**Goal of the exercise:**
Reproduce every one of the following lines verbatim and in their original order.

**Input data:**
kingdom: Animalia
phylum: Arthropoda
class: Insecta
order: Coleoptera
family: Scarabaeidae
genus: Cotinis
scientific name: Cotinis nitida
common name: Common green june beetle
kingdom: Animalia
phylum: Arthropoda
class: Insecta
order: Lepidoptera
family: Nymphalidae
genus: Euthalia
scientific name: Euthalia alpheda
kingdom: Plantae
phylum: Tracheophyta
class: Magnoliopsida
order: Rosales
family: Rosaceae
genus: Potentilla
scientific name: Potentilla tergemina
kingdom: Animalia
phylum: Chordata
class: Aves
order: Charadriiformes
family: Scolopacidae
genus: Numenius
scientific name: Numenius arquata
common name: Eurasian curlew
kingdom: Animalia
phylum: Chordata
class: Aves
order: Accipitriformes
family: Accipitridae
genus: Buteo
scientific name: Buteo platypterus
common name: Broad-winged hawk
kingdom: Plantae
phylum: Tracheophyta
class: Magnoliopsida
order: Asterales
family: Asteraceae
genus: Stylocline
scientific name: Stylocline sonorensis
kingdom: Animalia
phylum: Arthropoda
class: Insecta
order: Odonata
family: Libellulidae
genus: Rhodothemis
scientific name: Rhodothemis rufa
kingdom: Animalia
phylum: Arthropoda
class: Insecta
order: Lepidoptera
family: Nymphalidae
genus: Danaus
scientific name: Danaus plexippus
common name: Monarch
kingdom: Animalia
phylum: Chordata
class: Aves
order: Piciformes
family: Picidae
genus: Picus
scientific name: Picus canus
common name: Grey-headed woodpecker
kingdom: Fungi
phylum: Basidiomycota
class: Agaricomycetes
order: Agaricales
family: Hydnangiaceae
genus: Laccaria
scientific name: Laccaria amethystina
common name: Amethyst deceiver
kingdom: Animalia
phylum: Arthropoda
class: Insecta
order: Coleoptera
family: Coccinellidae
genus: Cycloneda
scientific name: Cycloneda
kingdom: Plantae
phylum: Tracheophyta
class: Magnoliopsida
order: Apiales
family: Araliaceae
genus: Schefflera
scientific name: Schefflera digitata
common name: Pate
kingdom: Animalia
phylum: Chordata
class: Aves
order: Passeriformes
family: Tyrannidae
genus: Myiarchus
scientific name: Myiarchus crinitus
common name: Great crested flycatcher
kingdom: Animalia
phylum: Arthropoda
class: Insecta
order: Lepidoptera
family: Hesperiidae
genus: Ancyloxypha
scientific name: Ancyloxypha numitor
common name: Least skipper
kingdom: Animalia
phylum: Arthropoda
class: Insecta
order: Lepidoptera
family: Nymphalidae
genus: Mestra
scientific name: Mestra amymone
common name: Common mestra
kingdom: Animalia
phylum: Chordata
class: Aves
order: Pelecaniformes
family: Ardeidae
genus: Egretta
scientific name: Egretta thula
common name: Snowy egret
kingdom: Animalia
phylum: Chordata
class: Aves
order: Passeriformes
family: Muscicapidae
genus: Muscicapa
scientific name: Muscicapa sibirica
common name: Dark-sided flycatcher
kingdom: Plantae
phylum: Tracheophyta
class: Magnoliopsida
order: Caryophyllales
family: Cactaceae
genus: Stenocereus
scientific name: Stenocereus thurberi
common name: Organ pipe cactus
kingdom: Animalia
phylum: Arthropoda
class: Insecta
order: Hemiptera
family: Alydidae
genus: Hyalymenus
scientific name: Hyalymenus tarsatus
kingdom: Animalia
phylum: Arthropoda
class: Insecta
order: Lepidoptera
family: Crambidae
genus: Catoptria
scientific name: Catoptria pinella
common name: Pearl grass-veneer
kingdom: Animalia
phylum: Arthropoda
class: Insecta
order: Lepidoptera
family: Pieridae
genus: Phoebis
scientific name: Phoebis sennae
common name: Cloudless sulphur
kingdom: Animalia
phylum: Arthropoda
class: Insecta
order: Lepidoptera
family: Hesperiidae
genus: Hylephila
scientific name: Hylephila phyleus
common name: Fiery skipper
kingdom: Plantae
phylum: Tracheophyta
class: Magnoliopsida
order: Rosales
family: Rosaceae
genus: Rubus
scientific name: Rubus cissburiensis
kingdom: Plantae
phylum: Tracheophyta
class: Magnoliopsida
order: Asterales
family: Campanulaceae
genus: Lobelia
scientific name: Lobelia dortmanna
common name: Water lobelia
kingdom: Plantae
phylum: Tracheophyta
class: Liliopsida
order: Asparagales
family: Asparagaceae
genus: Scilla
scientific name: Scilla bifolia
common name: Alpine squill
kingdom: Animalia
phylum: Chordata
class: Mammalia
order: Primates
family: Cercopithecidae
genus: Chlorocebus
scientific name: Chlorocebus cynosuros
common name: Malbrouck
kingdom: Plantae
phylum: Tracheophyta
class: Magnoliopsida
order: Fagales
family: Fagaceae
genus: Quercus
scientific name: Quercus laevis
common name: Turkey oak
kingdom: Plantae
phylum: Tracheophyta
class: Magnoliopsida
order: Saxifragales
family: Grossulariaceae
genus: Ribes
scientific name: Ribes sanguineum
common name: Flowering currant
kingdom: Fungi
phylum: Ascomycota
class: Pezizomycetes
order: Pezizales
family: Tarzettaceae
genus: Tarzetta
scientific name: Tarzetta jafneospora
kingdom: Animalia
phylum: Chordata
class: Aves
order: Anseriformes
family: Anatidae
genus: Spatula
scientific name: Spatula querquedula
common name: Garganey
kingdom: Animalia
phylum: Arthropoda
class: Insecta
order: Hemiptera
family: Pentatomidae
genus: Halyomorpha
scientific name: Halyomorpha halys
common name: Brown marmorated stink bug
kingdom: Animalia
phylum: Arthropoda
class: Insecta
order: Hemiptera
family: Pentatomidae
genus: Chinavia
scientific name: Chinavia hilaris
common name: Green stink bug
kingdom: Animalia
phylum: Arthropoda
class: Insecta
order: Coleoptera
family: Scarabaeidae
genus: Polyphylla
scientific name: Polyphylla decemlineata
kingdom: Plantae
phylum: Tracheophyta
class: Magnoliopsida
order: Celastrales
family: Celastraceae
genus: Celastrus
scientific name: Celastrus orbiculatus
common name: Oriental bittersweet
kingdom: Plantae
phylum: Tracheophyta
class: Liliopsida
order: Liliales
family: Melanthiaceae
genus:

**Final result:**
kingdom: Animalia
phylum: Arthropoda
class: Insecta
order: Coleoptera
family: Scarabaeidae
genus: Cotinis
scientific name: Cotinis nitida
common name: Common green june beetle
kingdom: Animalia
phylum: Arthropoda
class: Insecta
order: Lepidoptera
family: Nymphalidae
genus: Euthalia
scientific name: Euthalia alpheda
kingdom: Plantae
phylum: Tracheophyta
class: Magnoliopsida
order: Rosales
family: Rosaceae
genus: Potentilla
scientific name: Potentilla tergemina
kingdom: Animalia
phylum: Chordata
class: Aves
order: Charadriiformes
family: Scolopacidae
genus: Numenius
scientific name: Numenius arquata
common name: Eurasian curlew
kingdom: Animalia
phylum: Chordata
class: Aves
order: Accipitriformes
family: Accipitridae
genus: Buteo
scientific name: Buteo platypterus
common name: Broad-winged hawk
kingdom: Plantae
phylum: Tracheophyta
class: Magnoliopsida
order: Asterales
family: Asteraceae
genus: Stylocline
scientific name: Stylocline sonorensis
kingdom: Animalia
phylum: Arthropoda
class: Insecta
order: Odonata
family: Libellulidae
genus: Rhodothemis
scientific name: Rhodothemis rufa
kingdom: Animalia
phylum: Arthropoda
class: Insecta
order: Lepidoptera
family: Nymphalidae
genus: Danaus
scientific name: Danaus plexippus
common name: Monarch
kingdom: Animalia
phylum: Chordata
class: Aves
order: Piciformes
family: Picidae
genus: Picus
scientific name: Picus canus
common name: Grey-headed woodpecker
kingdom: Fungi
phylum: Basidiomycota
class: Agaricomycetes
order: Agaricales
family: Hydnangiaceae
genus: Laccaria
scientific name: Laccaria amethystina
common name: Amethyst deceiver
kingdom: Animalia
phylum: Arthropoda
class: Insecta
order: Coleoptera
family: Coccinellidae
genus: Cycloneda
scientific name: Cycloneda
kingdom: Plantae
phylum: Tracheophyta
class: Magnoliopsida
order: Apiales
family: Araliaceae
genus: Schefflera
scientific name: Schefflera digitata
common name: Pate
kingdom: Animalia
phylum: Chordata
class: Aves
order: Passeriformes
family: Tyrannidae
genus: Myiarchus
scientific name: Myiarchus crinitus
common name: Great crested flycatcher
kingdom: Animalia
phylum: Arthropoda
class: Insecta
order: Lepidoptera
family: Hesperiidae
genus: Ancyloxypha
scientific name: Ancyloxypha numitor
common name: Least skipper
kingdom: Animalia
phylum: Arthropoda
class: Insecta
order: Lepidoptera
family: Nymphalidae
genus: Mestra
scientific name: Mestra amymone
common name: Common mestra
kingdom: Animalia
phylum: Chordata
class: Aves
order: Pelecaniformes
family: Ardeidae
genus: Egretta
scientific name: Egretta thula
common name: Snowy egret
kingdom: Animalia
phylum: Chordata
class: Aves
order: Passeriformes
family: Muscicapidae
genus: Muscicapa
scientific name: Muscicapa sibirica
common name: Dark-sided flycatcher
kingdom: Plantae
phylum: Tracheophyta
class: Magnoliopsida
order: Caryophyllales
family: Cactaceae
genus: Stenocereus
scientific name: Stenocereus thurberi
common name: Organ pipe cactus
kingdom: Animalia
phylum: Arthropoda
class: Insecta
order: Hemiptera
family: Alydidae
genus: Hyalymenus
scientific name: Hyalymenus tarsatus
kingdom: Animalia
phylum: Arthropoda
class: Insecta
order: Lepidoptera
family: Crambidae
genus: Catoptria
scientific name: Catoptria pinella
common name: Pearl grass-veneer
kingdom: Animalia
phylum: Arthropoda
class: Insecta
order: Lepidoptera
family: Pieridae
genus: Phoebis
scientific name: Phoebis sennae
common name: Cloudless sulphur
kingdom: Animalia
phylum: Arthropoda
class: Insecta
order: Lepidoptera
family: Hesperiidae
genus: Hylephila
scientific name: Hylephila phyleus
common name: Fiery skipper
kingdom: Plantae
phylum: Tracheophyta
class: Magnoliopsida
order: Rosales
family: Rosaceae
genus: Rubus
scientific name: Rubus cissburiensis
kingdom: Plantae
phylum: Tracheophyta
class: Magnoliopsida
order: Asterales
family: Campanulaceae
genus: Lobelia
scientific name: Lobelia dortmanna
common name: Water lobelia
kingdom: Plantae
phylum: Tracheophyta
class: Liliopsida
order: Asparagales
family: Asparagaceae
genus: Scilla
scientific name: Scilla bifolia
common name: Alpine squill
kingdom: Animalia
phylum: Chordata
class: Mammalia
order: Primates
family: Cercopithecidae
genus: Chlorocebus
scientific name: Chlorocebus cynosuros
common name: Malbrouck
kingdom: Plantae
phylum: Tracheophyta
class: Magnoliopsida
order: Fagales
family: Fagaceae
genus: Quercus
scientific name: Quercus laevis
common name: Turkey oak
kingdom: Plantae
phylum: Tracheophyta
class: Magnoliopsida
order: Saxifragales
family: Grossulariaceae
genus: Ribes
scientific name: Ribes sanguineum
common name: Flowering currant
kingdom: Fungi
phylum: Ascomycota
class: Pezizomycetes
order: Pezizales
family: Tarzettaceae
genus: Tarzetta
scientific name: Tarzetta jafneospora
kingdom: Animalia
phylum: Chordata
class: Aves
order: Anseriformes
family: Anatidae
genus: Spatula
scientific name: Spatula querquedula
common name: Garganey
kingdom: Animalia
phylum: Arthropoda
class: Insecta
order: Hemiptera
family: Pentatomidae
genus: Halyomorpha
scientific name: Halyomorpha halys
common name: Brown marmorated stink bug
kingdom: Animalia
phylum: Arthropoda
class: Insecta
order: Hemiptera
family: Pentatomidae
genus: Chinavia
scientific name: Chinavia hilaris
common name: Green stink bug
kingdom: Animalia
phylum: Arthropoda
class: Insecta
order: Coleoptera
family: Scarabaeidae
genus: Polyphylla
scientific name: Polyphylla decemlineata
kingdom: Plantae
phylum: Tracheophyta
class: Magnoliopsida
order: Celastrales
family: Celastraceae
genus: Celastrus
scientific name: Celastrus orbiculatus
common name: Oriental bittersweet
kingdom: Plantae
phylum: Tracheophyta
class: Liliopsida
order: Liliales
family: Melanthiaceae
genus:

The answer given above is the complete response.